Sarah Quinn

Ph.D. candidate in Sociology at the University of California, Berkeley

 
 
After earning my B.A. from Smith College with a major in sociology in 1998, I moved to New York City where I spent five years working in a small derivatives firm called GenRe Securities. There I produced daily, monthly, and quarterly reports for the credit department, an experience that left me fascinated with the ways people interpret, classify, and account for risks. GenRe is also where I first learned about securitization, a now-infamous process that companies use to spin groups of assets (like mortgages and life insurance policies) into even more lucrative bonds.
 
 
As a graduate student in sociology I seek to understand the historical, cultural, and political forces that shaped those experiences. My master’s thesis examined the relationship between market institutions and morality, using the case of the secondary market for life insurance to show how markets can transform our sense of decency. As part of this study, I found that the introduction of securitization in this market had fostered a more distant, impersonal, rationalized understanding of the practice. This impersonal ethic stood in stark contrast to the intimate, highly emotional understandings of those who worked closely with the terminally ill, or a sense of revulsion often felt by people who were unfamiliar with the industry.

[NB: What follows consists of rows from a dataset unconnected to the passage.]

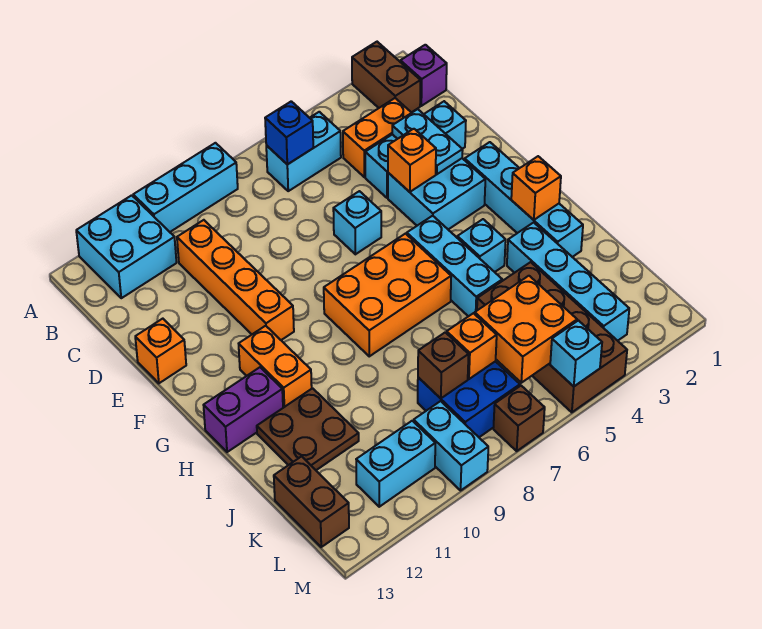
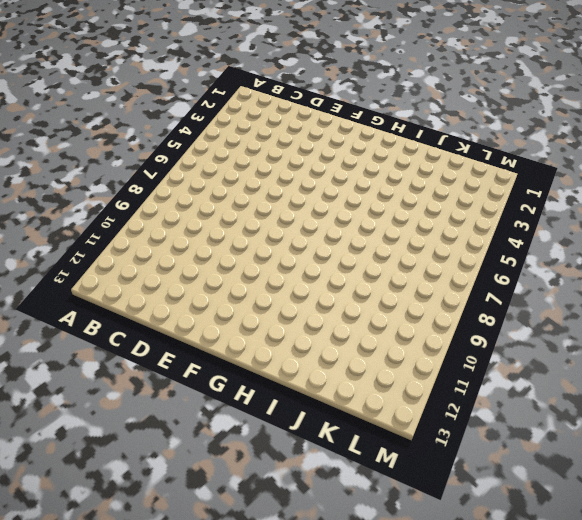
none -> brown 1x2 brick [352,42,420,112]
none -> cyan 1x3 brick [133,143,238,232]
none -> cyan 2x2 brick [76,195,177,298]
none -> purple 1x1 brick [400,45,447,106]

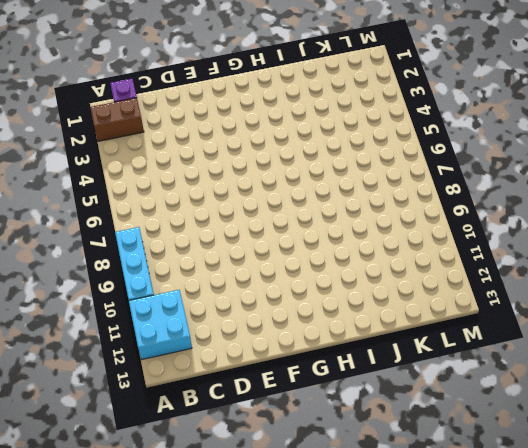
none -> cyan 1x2 brick [266,112,341,191]
none -> orange 1x2 brick [343,98,412,177]
none -> orange 1x4 brick [177,220,294,340]
none -> cyan 1x3 brick [365,101,466,198]

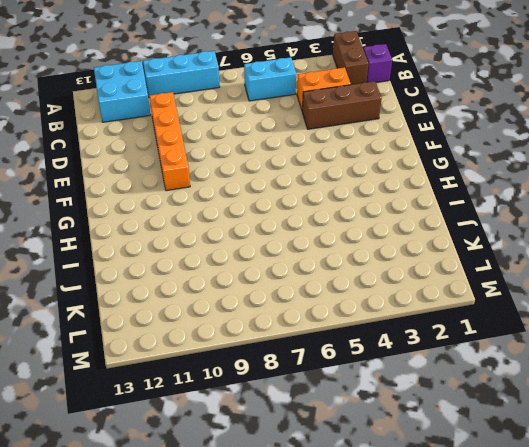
brown 1x3 brick [302,81,382,129] -> cyan 1x3 brick [365,101,466,198]
none -> cyan 2x2 brick [388,158,485,229]
none -> cyan 1x1 brick [333,191,381,254]
none -> orange 1x1 brick [135,319,186,383]
none -> cyan 1x4 brick [465,142,583,257]

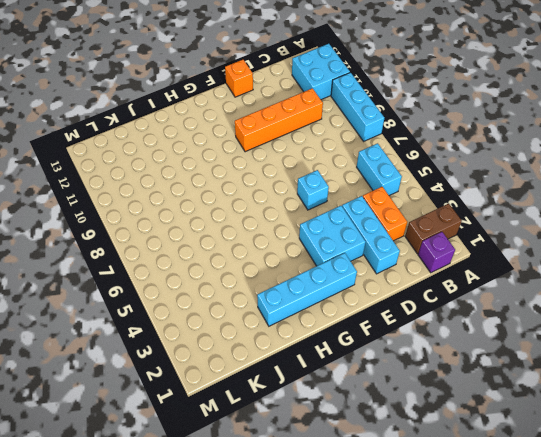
none -> cyan 1x3 brick [407,216,502,316]
none -> orange 2x3 brick [324,234,451,356]
none -> orange 1x2 brick [239,326,312,408]
none -> cyan 1x1 brick [457,219,506,272]

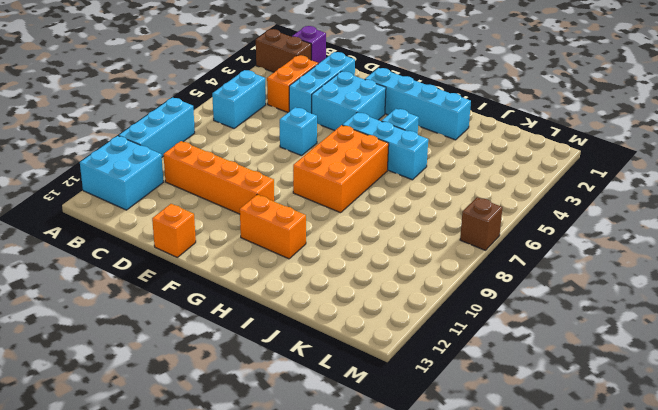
none -> purple 1x2 brick [204,367,283,452]
none -> cyan 1x4 brick [507,222,629,341]
none -> brown 2x2 plate [257,388,359,470]
none -> brown 2x4 brick [477,262,627,412]

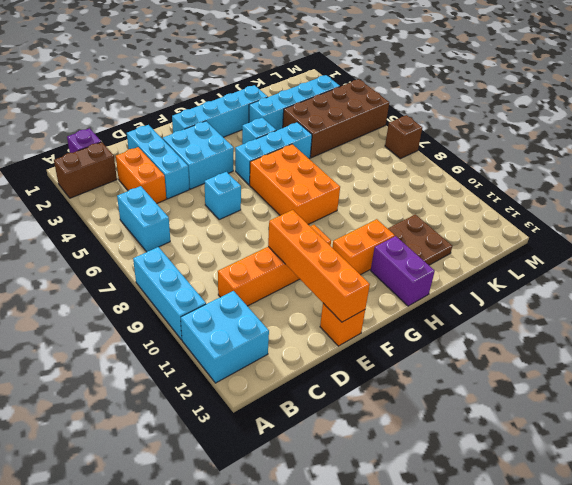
orange 1x4 brick [268,210,370,322] -> none
none -> blue 2x2 brick [418,361,520,437]
none -> brown 1x2 brick [274,456,349,547]
none -> cyan 1x2 brick [414,401,488,490]
none -> cyan 1x2 brick [356,421,435,507]

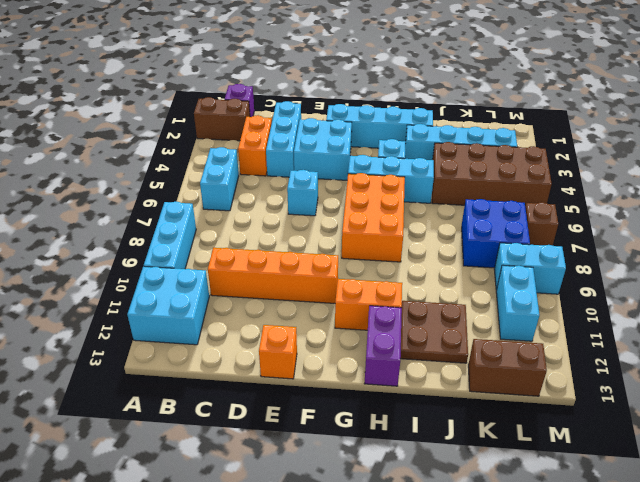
none -> blue 1x1 brick [265,101,313,164]
none -> cyan 1x2 plate [392,109,463,174]
none -> orange 1x1 brick [388,129,436,192]
none -> orange 1x1 brick [511,156,561,220]

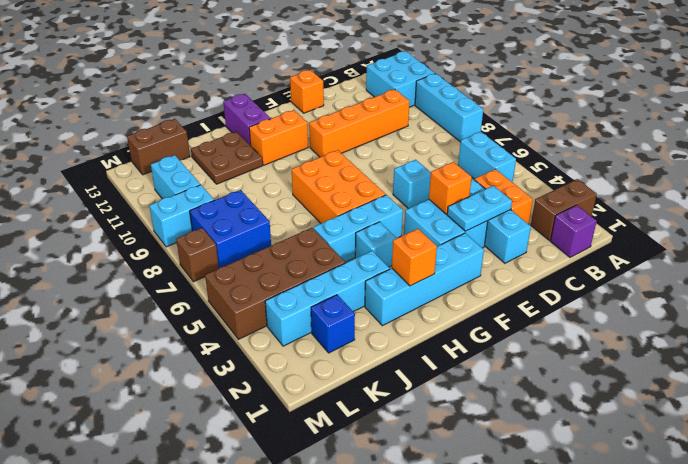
blue 1x1 brick [311,295,355,353] -> blue 1x1 brick moved to [265,101,313,164]
none -> orange 2x2 brick [475,276,577,383]
none -> orange 1x1 brick [447,313,497,379]
none -> brown 1x1 brick [418,332,469,398]
none -> cyan 1x1 brick [550,320,602,386]

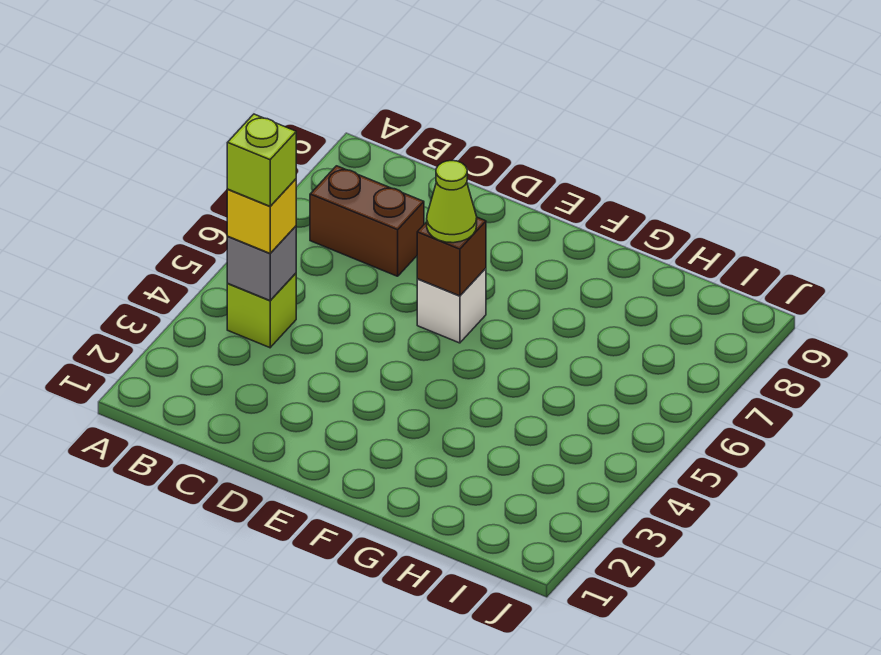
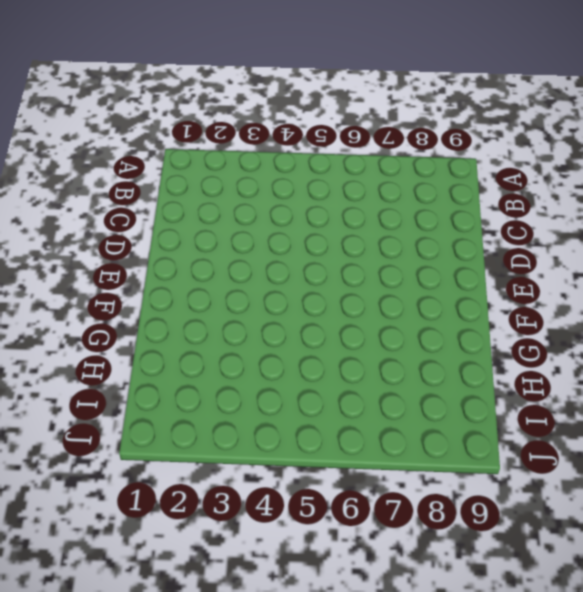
none -> lime 1x1 brick [227,273,296,348]
none -> brown 1x2 brick [310,166,424,276]

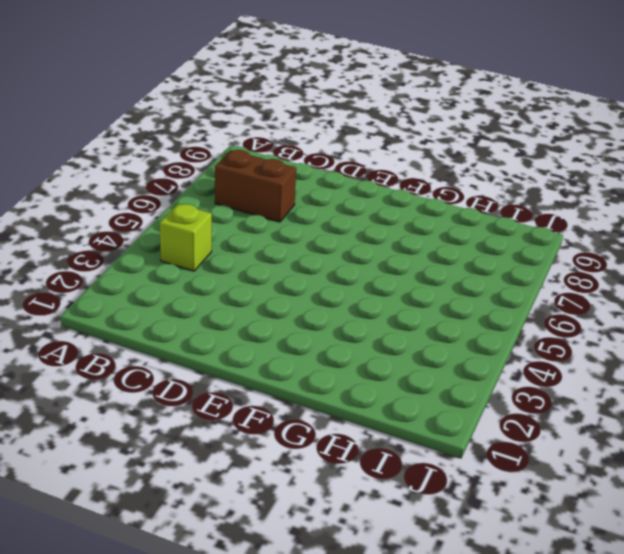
none -> white 1x1 brick [417,268,486,343]
none -> grey 1x1 brick [227,226,296,300]

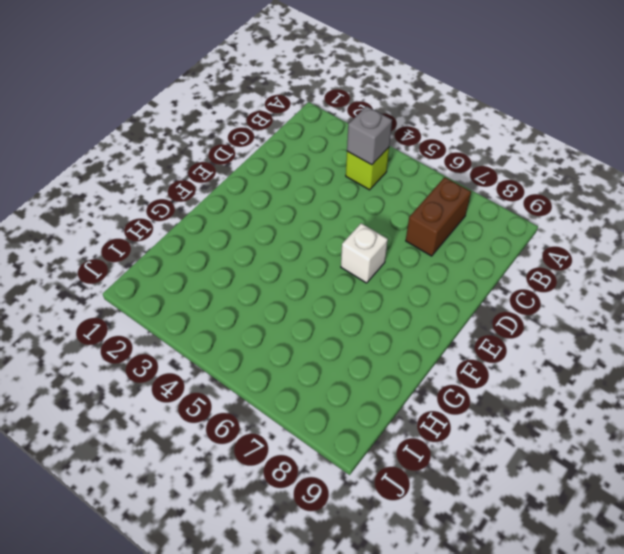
none -> brown 1x1 brick [417,217,486,296]
none -> yellow 1x1 brick [227,179,296,253]

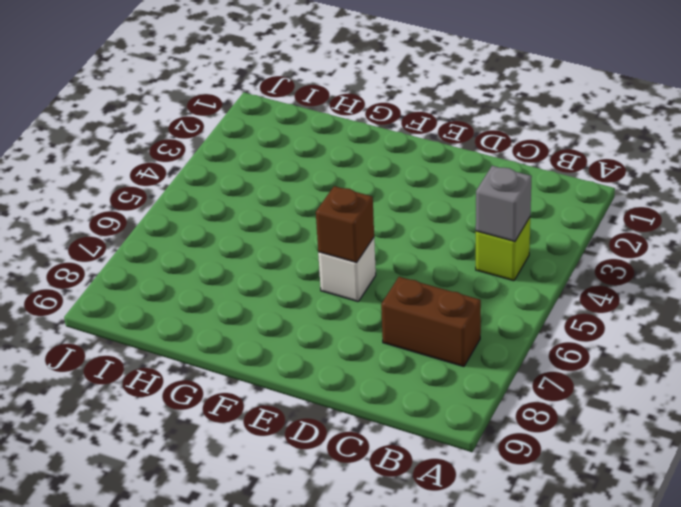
none -> yellow 1x1 brick [227,179,296,253]
none -> lime 1x1 cone [427,161,477,243]

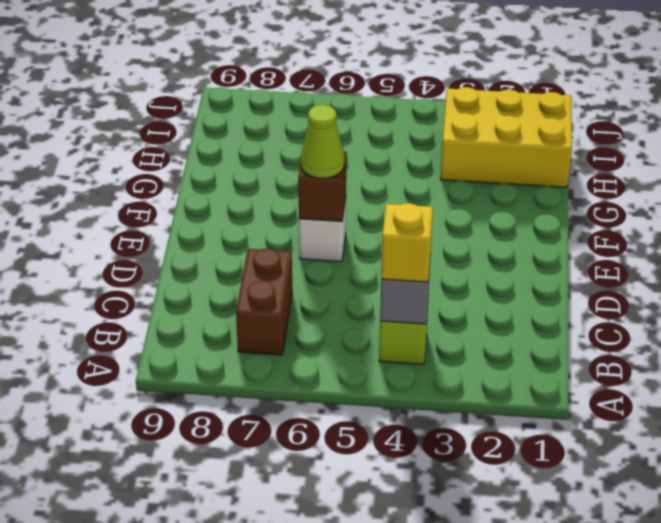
yellow 2x3 brick [441,87,572,187] -> none
none -> lime 1x1 brick [227,114,296,206]

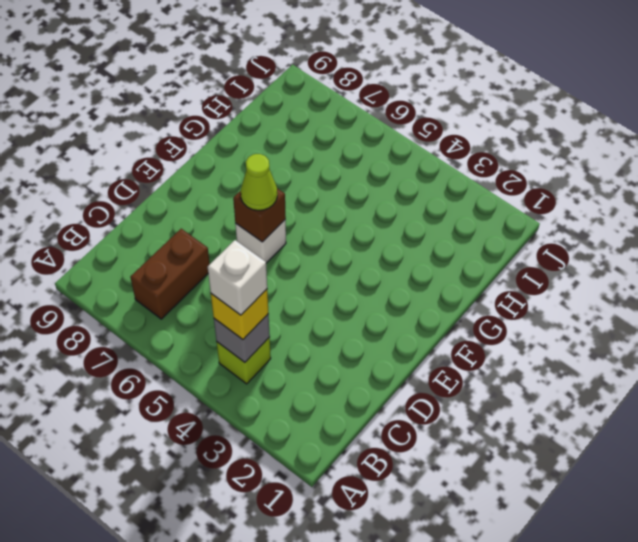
white 1x1 brick [208,240,267,315] -> lime 1x1 brick [227,114,296,206]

Results from this study were published in the American Journal of Sociology.
 
 
My dissertation returns to the topic of securitization.  The housing bubble was at its apex when I first began seriously considering securitization as a topic in the winter of 2007. As I wrote my prospectus that June, the bottom had just started to fall out of the subprime market. In the summer of 2007, while the investment banks started to topple, I was in the Lyndon B. Johnson presidential archives learning about how the credit crunch of 1966 spurred the government to promote the securitization market. In view of these events, many people have congratulated me on anticipating the meltdown. The truth is, I chose to study securitization because it was surprisingly understudied given its widespread and sometimes problematic use. I saw it as an opportunity to learn more about how technologies and fields evolve together, and a chance to study how culture and politics shaped the development of risk management techniques in financial markets. At the time I had no idea that this relatively obscure topic was about to become front-page news.